É próprio de uma pessoa enamorada e agradecida devolver amor por amor, e o amor manifesta-se com palavras e com obras. Quanto maior é o amor, mais inflamadas são as palavras e mais generosas e sacrificadas as obras.

Por isso, os cristãos enamorados de todos os tempos se esforçaram por manifestar o seu amor a Deus com palavras (oração) e com atos (sacrifício), correspondendo assim ao amor de Deus, manifestado na sua Palavra (pregação, evangelho, ensino) e no seu Sacrifício na Cruz.

Mas também é próprio das pessoas enamoradas querer parecer-se o mais possível com a pessoa amada, seguir de perto os seus passos, responder da mesma forma que o outro o fez, na medida em que isso seja possível.

Por esse motivo, desde o início do cristianismo, os apaixonados por Cristo deram muito valor aos sacrifícios que se assemelhavam mais ao próprio sacrifício de Cristo. Ao jejum de Jesus responderam com jejum e abstinência, ao seu não ter “onde reclinar a cabeça” com vigílias, dormir no chão ou sobre leitos e almofadas duros; à sua flagelação, com flagelação (disciplinas); à sua coroação de espinhos, com cinturões de picos ou similares (cilícios); à sua “via sacra” carregando uma cruz (nazarenos), etc.

Tudo isto é feito com generosidade de apaixonados, e com a humildade e a prudência daquele que sabe que deve até a própria vida ao amor de Jesus. Por isso, aqueles que imitaram e imitam a flagelação, a coroação de espinhos ou a “via sacra” nunca tiveram nem têm (com exceção de alguns poucos exagerados sempre reprovados pela Igreja) de se cravar numa cruz com cravos verdadeiros, ou por em perigo a vida e a saúde, levando ao extremo as mortificações corporais.

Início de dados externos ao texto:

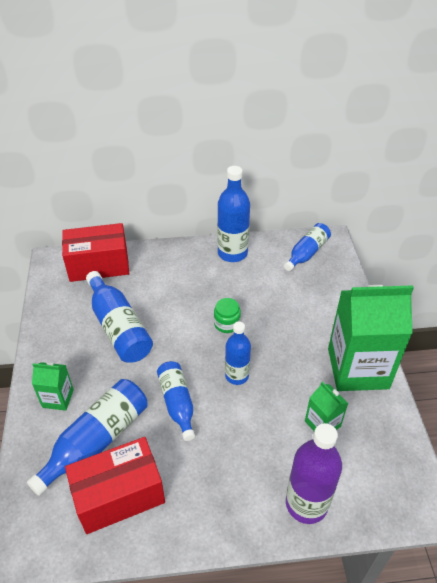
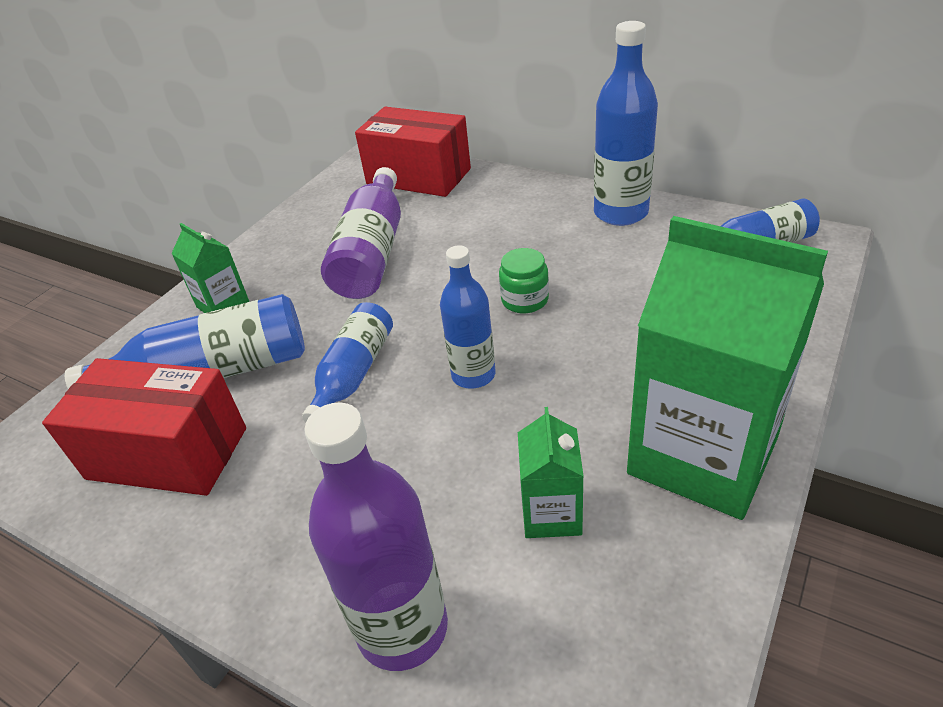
camera: 40 degrees right, 5 degrees down
(119, 327) = (372, 252): blue bottle -> purple bottle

Houve muitos mártires, orgulhosos de serem torturados e assassinados por Jesus Cristo, morrendo como Ele morreu por nós. Mas nenhum santo morreu ou se pôs em perigo de morte por usar voluntariamente cilícios ou disciplinas, ou por jejuar (ao contrário de alguns que fazem greve de fome).

Um exemplo significativo é o de Santo Antão Abade, o santo mais austero e mortificado de toda a história, modelo de gerações inteiras de penitentes, que morreu com 105 anos, numa época em que a esperança de vida pouco superava os 20 anos.

O amor de Deus e a Deus é, pois, a razão mais profunda e decisiva de qualquer tipo de sacrifício cristão. Um amor que inclui a consciência dos próprios pecados e misérias, e que procura obter o perdão d’Aquele que foi flagelado, coroado de espinhos e crucificado para nos perdoar esses mesmos pecados. Um amor que quer acompanhar, ainda que modestamente, a dor da pessoa amada: a dor purificadora d’Aquele que carregou com os pecados de todos os homens.

Mas o Sacrifício de Jesus culmina na Sua Ressurreição, na Glória, no Céu, na Felicidade total, definitiva e eterna.

A mortificação, o cilício e as disciplinas são um meio, um caminho, não um fim. O sacrifício por amor culmina num amor pleno, sem nenhum traço de dor ou tristeza: no próprio Deus, que é Amor, Alegria, Gozo, Felicidade, Glória.